Tak hanya itu, banyak kasus  ABK yang berangkat pertama kali kemudian terjerat hutang, karena harus membayar biaya surat-surat, paspor, sertifikat, serta buku pelaut. Akibatnya dalam 6 bulan upah ABK bisa tidak dibayarkan. Jika sudah seperti itu, anak dan istri yang ditinggal tak menerima kiriman uang  yang menyulitkannya membeli sekedar isi dapur untuk bertahan hidup. Jika sang istri mengetahui perusahaan tempat suaminya bekerja maka akan didatangi dan meminta bon hutang.

“Ada lagi kasus begini, biasanya kalau istrinya tahu suami itu direkrut oleh perusahaan A, dia minta utang itu, datangi perusahaan minta bon dulu. Dikasih biasa sama perusahaan, itu kalau ABK-nya orang Tegal, perusahaannya di Tegal. Tapi kalau ABK-nya orang Lampung, perusahaannya di Tegal ke mana istrinya akan mengadu.”

Tak jarang keluarga ABK yang ditinggal terpaksa menumpang pada keluarga besarnya untuk bertahan. Jika sang suami lama tak memberi kabar dan mengirimkan uang, kebanyakan istri yang ditinggalkan menikah lagi agar bisa bertahan hidup.

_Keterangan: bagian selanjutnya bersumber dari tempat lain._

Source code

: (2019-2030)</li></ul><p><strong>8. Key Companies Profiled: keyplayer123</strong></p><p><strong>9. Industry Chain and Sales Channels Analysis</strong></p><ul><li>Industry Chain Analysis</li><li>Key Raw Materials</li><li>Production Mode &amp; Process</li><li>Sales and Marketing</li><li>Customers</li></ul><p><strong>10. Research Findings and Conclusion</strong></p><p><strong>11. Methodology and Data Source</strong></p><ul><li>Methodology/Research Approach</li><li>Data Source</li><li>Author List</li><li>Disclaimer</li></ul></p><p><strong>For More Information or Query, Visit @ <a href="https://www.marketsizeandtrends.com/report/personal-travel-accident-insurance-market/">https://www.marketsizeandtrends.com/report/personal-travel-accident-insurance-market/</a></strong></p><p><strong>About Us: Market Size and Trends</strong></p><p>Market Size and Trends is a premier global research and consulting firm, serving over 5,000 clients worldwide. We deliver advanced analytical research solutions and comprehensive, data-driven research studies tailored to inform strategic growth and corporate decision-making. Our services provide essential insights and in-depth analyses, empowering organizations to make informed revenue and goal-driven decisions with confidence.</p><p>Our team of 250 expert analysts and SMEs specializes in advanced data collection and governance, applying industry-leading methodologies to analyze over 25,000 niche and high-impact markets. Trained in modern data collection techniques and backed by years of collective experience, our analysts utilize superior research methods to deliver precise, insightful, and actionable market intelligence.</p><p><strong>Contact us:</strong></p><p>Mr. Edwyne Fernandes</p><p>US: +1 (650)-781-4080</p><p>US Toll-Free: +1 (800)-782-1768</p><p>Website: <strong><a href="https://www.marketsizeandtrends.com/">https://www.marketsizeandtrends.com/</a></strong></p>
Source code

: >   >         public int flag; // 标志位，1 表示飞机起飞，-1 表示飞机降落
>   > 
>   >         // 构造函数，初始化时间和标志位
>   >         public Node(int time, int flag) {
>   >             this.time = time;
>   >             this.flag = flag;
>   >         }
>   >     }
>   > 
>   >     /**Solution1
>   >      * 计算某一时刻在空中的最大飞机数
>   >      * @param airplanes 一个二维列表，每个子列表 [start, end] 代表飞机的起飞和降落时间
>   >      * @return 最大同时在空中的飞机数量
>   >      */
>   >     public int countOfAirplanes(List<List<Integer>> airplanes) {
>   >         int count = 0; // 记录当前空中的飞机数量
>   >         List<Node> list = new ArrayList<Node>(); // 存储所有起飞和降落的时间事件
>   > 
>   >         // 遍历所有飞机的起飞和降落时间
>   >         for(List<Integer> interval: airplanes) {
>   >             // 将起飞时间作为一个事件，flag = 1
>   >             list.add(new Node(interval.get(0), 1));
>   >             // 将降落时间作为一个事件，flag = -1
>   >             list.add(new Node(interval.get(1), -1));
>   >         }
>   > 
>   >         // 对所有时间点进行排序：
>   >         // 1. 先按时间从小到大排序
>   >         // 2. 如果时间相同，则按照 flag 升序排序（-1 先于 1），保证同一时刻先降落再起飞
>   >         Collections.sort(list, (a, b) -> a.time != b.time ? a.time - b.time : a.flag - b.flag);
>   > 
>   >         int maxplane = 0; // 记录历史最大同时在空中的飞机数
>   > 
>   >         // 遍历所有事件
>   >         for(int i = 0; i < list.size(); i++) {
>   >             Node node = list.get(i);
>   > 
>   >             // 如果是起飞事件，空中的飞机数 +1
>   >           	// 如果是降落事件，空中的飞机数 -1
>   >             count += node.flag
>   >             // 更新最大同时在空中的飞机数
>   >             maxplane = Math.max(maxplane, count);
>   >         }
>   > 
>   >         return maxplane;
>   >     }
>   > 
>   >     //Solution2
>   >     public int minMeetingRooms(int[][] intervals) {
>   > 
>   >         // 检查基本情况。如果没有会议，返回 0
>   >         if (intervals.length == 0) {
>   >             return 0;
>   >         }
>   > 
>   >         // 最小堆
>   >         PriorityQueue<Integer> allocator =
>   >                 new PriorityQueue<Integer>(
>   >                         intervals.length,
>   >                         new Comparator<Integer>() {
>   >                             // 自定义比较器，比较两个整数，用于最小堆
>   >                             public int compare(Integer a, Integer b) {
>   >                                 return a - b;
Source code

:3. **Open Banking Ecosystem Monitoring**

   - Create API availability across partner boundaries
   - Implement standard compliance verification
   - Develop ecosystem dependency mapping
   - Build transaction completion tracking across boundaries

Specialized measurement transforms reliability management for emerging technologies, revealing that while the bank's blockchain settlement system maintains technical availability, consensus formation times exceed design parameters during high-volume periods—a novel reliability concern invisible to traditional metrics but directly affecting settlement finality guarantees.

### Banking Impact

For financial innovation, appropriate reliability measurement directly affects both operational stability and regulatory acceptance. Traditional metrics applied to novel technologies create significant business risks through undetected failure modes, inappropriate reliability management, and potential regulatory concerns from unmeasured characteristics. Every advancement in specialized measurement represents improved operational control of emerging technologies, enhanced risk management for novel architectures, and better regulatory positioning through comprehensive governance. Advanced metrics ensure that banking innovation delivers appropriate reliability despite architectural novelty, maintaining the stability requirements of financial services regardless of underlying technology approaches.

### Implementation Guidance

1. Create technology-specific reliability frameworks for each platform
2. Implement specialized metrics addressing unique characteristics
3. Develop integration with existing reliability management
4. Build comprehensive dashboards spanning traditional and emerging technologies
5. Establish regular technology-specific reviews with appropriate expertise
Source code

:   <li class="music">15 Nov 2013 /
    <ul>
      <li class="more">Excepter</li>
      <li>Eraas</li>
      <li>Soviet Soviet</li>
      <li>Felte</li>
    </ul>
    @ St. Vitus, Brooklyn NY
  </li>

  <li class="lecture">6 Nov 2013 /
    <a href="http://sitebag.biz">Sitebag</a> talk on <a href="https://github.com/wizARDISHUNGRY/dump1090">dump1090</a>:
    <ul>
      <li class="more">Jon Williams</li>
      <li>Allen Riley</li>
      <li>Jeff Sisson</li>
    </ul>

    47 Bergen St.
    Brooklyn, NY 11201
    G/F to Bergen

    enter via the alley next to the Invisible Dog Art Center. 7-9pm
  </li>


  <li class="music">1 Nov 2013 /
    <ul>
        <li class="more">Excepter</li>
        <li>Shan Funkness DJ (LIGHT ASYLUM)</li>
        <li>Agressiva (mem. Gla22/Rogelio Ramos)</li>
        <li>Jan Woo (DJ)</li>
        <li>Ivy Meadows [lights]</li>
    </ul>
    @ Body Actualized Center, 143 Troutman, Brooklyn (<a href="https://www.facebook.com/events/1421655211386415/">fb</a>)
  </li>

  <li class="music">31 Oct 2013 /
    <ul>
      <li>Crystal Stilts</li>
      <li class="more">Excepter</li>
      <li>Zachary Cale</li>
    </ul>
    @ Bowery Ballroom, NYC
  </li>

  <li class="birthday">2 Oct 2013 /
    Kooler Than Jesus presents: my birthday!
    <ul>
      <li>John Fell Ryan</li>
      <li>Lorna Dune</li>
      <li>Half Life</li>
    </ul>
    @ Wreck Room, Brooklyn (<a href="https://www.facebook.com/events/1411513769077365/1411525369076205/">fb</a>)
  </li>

Afdillah berharap kehadiran film dokumenter Before You Eat tersebut membuka mata masyarakat bahwa praktek perbudakan pada ABK migran masih terjadi, dan tentunya mendapat respon dari pemerintah. Karena pemerintah memiliki tanggung jawab untuk melindungi segenap masyarakatnya. Caranya dengan membuat tata kelola yang baik. Mulai dari regulasi, kemudian instrumen-instrumen penataannya. Harus ada sumber daya yang dikerahkan, ada anggaran. Juga pengawasannya.

Jika melihat beragam kasus yang terjadi, hal ini juga disebabkan buruknya tata kelola yang disediakan oleh pemerintah.

“Kalau ini kan kayak pasar bebas aja. Tapi ini pekerjaan yang butuh pengawasan ketat, butuh orang-orang yang punya skil mumpuni dan juga butuh perlindungan dari pemerintah yang memang bertanggung jawab.”